The problem:
Quote all of the rows below verbatim, line for line.

Extracted information:

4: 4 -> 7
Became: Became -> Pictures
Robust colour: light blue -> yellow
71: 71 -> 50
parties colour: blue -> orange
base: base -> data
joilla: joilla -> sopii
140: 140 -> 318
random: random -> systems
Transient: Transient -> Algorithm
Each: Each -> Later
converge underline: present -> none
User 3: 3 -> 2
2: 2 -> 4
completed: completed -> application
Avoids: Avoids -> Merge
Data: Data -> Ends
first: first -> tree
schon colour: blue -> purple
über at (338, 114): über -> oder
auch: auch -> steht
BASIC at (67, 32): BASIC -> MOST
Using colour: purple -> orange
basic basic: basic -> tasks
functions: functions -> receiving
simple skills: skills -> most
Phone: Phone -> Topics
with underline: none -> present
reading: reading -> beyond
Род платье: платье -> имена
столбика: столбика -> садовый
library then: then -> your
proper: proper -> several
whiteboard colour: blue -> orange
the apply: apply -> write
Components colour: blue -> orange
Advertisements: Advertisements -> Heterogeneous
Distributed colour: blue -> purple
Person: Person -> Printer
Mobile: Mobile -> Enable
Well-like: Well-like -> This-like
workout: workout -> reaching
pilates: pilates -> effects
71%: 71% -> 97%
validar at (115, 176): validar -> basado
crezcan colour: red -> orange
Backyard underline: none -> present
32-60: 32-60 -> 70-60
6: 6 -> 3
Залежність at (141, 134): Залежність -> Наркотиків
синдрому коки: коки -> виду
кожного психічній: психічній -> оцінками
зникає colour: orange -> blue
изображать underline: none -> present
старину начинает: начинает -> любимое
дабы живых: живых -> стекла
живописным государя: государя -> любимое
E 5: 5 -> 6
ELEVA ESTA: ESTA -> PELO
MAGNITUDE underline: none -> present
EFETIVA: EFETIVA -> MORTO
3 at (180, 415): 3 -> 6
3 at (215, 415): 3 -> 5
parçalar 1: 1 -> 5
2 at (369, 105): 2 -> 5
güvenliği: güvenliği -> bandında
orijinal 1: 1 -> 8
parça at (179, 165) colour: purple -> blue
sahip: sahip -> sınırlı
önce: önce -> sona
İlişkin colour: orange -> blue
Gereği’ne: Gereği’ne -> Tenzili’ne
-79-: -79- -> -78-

Worked answer:
4: 4 -> 7
Became: Became -> Pictures
Robust colour: light blue -> yellow
71: 71 -> 50
parties colour: blue -> orange
base: base -> data
joilla: joilla -> sopii
140: 140 -> 318
random: random -> systems
Transient: Transient -> Algorithm
Each: Each -> Later
converge underline: present -> none
User 3: 3 -> 2
2: 2 -> 4
completed: completed -> application
Avoids: Avoids -> Merge
Data: Data -> Ends
first: first -> tree
schon colour: blue -> purple
über at (338, 114): über -> oder
auch: auch -> steht
BASIC at (67, 32): BASIC -> MOST
Using colour: purple -> orange
basic basic: basic -> tasks
functions: functions -> receiving
simple skills: skills -> most
Phone: Phone -> Topics
with underline: none -> present
reading: reading -> beyond
Род платье: платье -> имена
столбика: столбика -> садовый
library then: then -> your
proper: proper -> several
whiteboard colour: blue -> orange
the apply: apply -> write
Components colour: blue -> orange
Advertisements: Advertisements -> Heterogeneous
Distributed colour: blue -> purple
Person: Person -> Printer
Mobile: Mobile -> Enable
Well-like: Well-like -> This-like
workout: workout -> reaching
pilates: pilates -> effects
71%: 71% -> 97%
validar at (115, 176): validar -> basado
crezcan colour: red -> orange
Backyard underline: none -> present
32-60: 32-60 -> 70-60
6: 6 -> 3
Залежність at (141, 134): Залежність -> Наркотиків
синдрому коки: коки -> виду
кожного психічній: психічній -> оцінками
зникає colour: orange -> blue
изображать underline: none -> present
старину начинает: начинает -> любимое
дабы живых: живых -> стекла
живописным государя: государя -> любимое
E 5: 5 -> 6
ELEVA ESTA: ESTA -> PELO
MAGNITUDE underline: none -> present
EFETIVA: EFETIVA -> MORTO
3 at (180, 415): 3 -> 6
3 at (215, 415): 3 -> 5
parçalar 1: 1 -> 5
2 at (369, 105): 2 -> 5
güvenliği: güvenliği -> bandında
orijinal 1: 1 -> 8
parça at (179, 165) colour: purple -> blue
sahip: sahip -> sınırlı
önce: önce -> sona
İlişkin colour: orange -> blue
Gereği’ne: Gereği’ne -> Tenzili’ne
-79-: -79- -> -78-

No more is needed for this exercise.